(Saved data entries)
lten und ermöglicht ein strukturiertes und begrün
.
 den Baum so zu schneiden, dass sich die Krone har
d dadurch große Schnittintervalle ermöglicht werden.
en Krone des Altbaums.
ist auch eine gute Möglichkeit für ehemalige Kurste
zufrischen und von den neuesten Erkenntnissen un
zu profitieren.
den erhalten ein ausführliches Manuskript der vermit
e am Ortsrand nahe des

- The problem: Every line from the data above that contains "Krone" must appear in the answer.

- Output of the exercise:
 den Baum so zu schneiden, dass sich die Krone har
en Krone des Altbaums.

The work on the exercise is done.